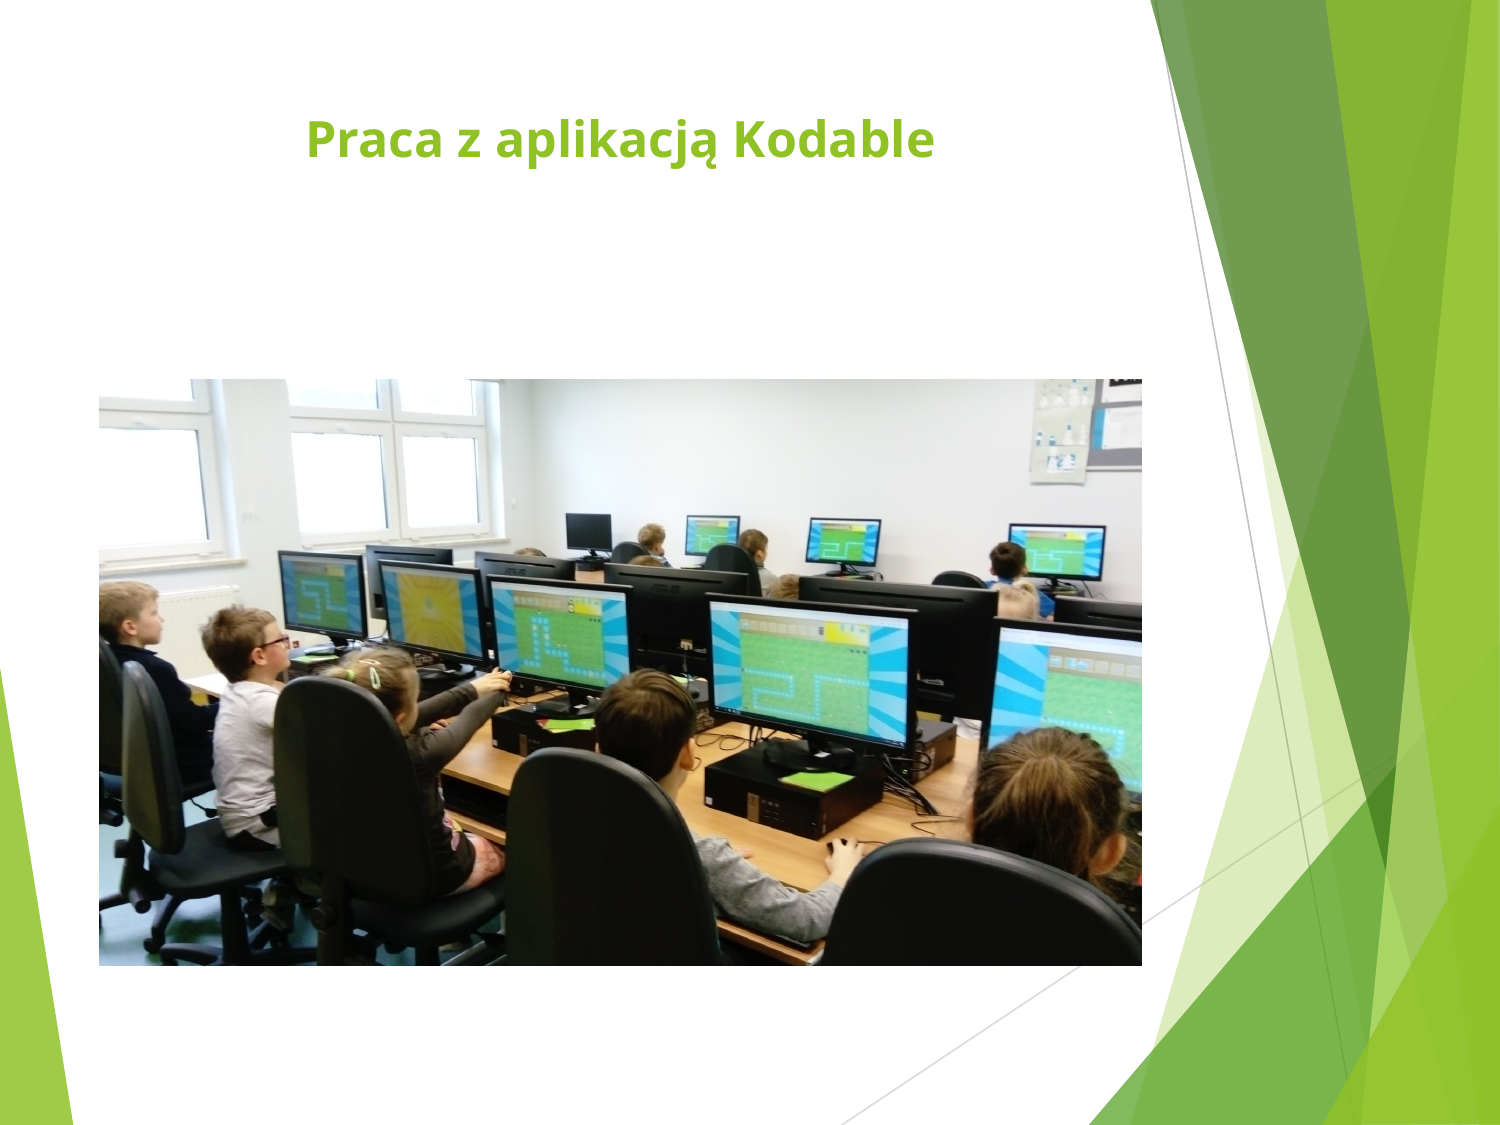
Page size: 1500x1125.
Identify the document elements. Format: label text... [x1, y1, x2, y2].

title Praca z aplikacją Kodable [99, 99, 1142, 317]
picture [99, 379, 1142, 966]
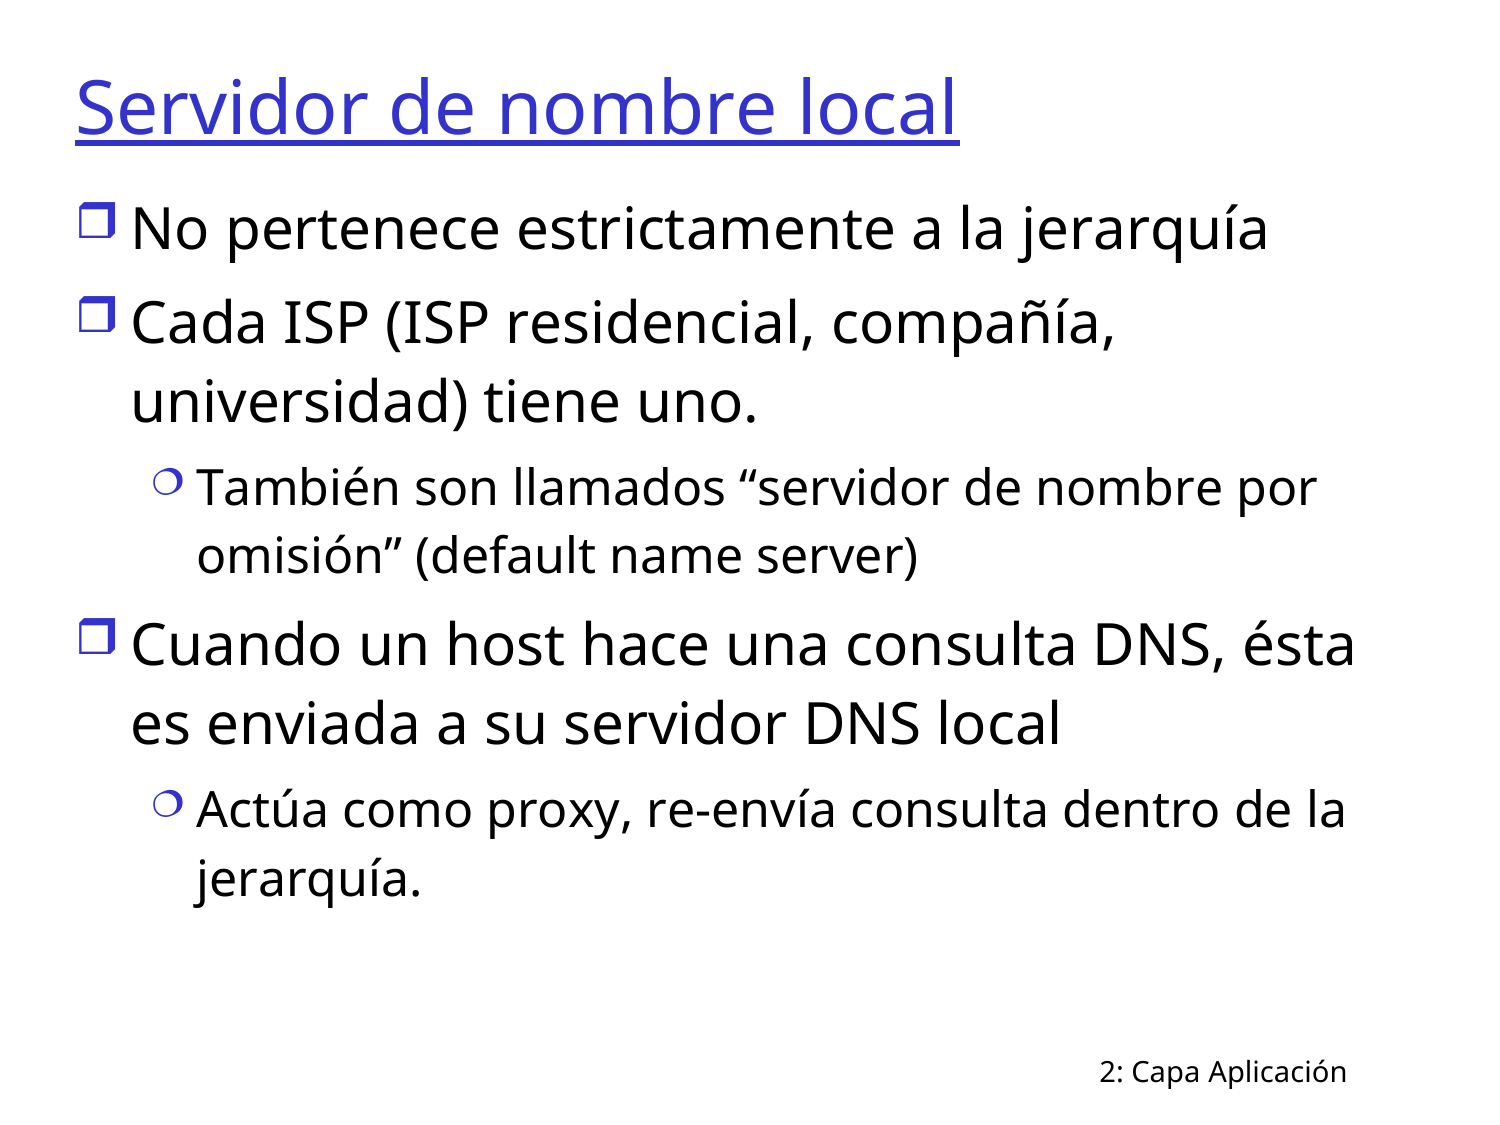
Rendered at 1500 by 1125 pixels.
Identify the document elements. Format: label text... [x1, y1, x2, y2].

title Servidor de nombre local [75, 23, 1426, 187]
list No pertenece estrictamente a la jerarquía Cada ISP (ISP residencial, compañía, universidad) tiene uno. También son llamados “servidor de nombre por omisión” (default name server)‏ Cuando un host hace una consulta DNS, ésta es enviada a su servidor DNS local Actúa como proxy, re-envía consulta dentro de la jerarquía. [75, 187, 1426, 1021]
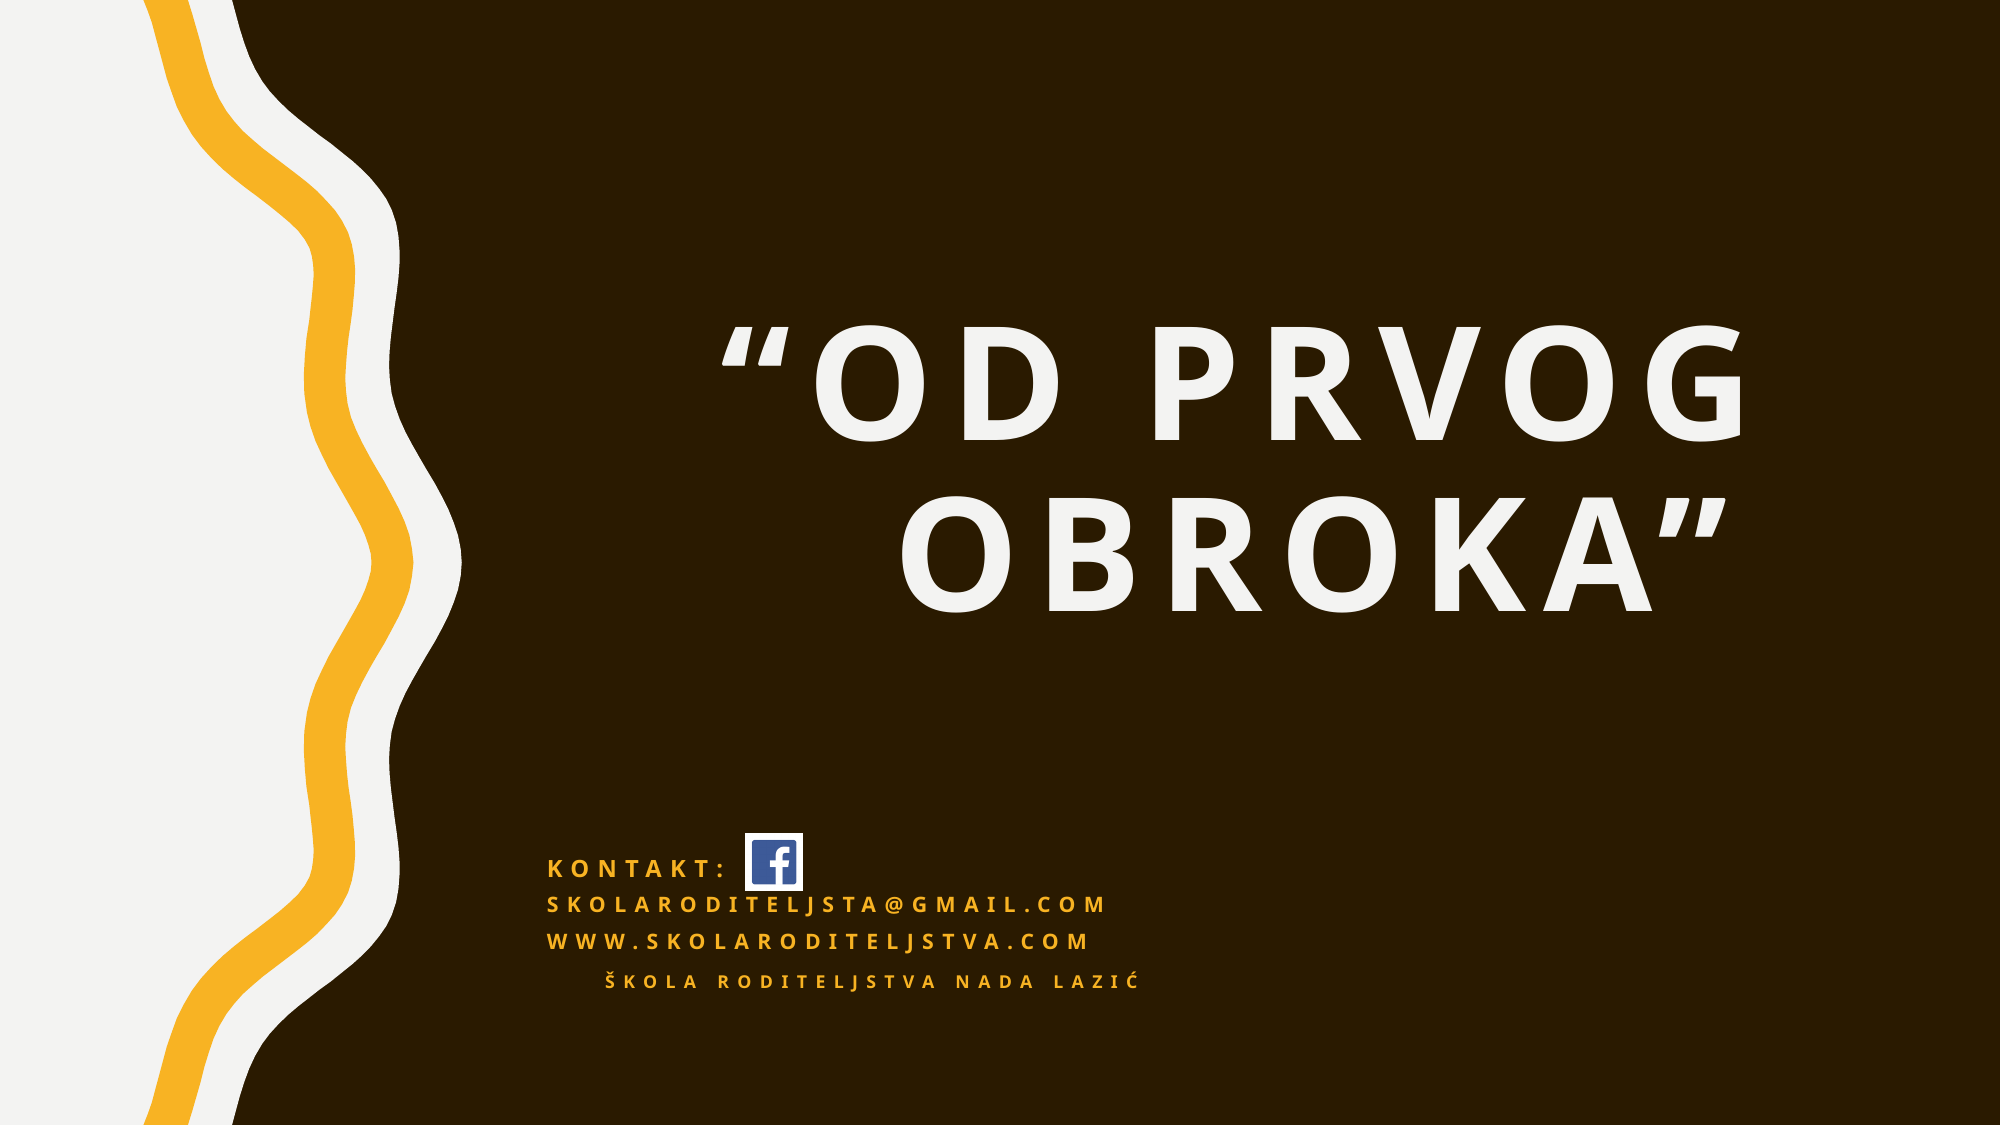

## DO THIS
Write out all of the data above word for word, leaving out the pictures.

## RESPONSE FOR THIS EXERCISE
Page size: 1500x1125.
Identify the document elements. Format: label text... [x1, y1, x2, y2].

title Praca z aplikacją Kodable [99, 99, 1142, 317]
picture [99, 379, 1142, 966]
Rendered at 1500 by 1125 pixels.
Identify the document elements. Format: label text... [x1, y1, x2, y2].

title Servidor de nombre local [75, 23, 1426, 187]
list No pertenece estrictamente a la jerarquía Cada ISP (ISP residencial, compañía, universidad) tiene uno. También son llamados “servidor de nombre por omisión” (default name server)‏ Cuando un host hace una consulta DNS, ésta es enviada a su servidor DNS local Actúa como proxy, re-envía consulta dentro de la jerarquía. [75, 187, 1426, 1021]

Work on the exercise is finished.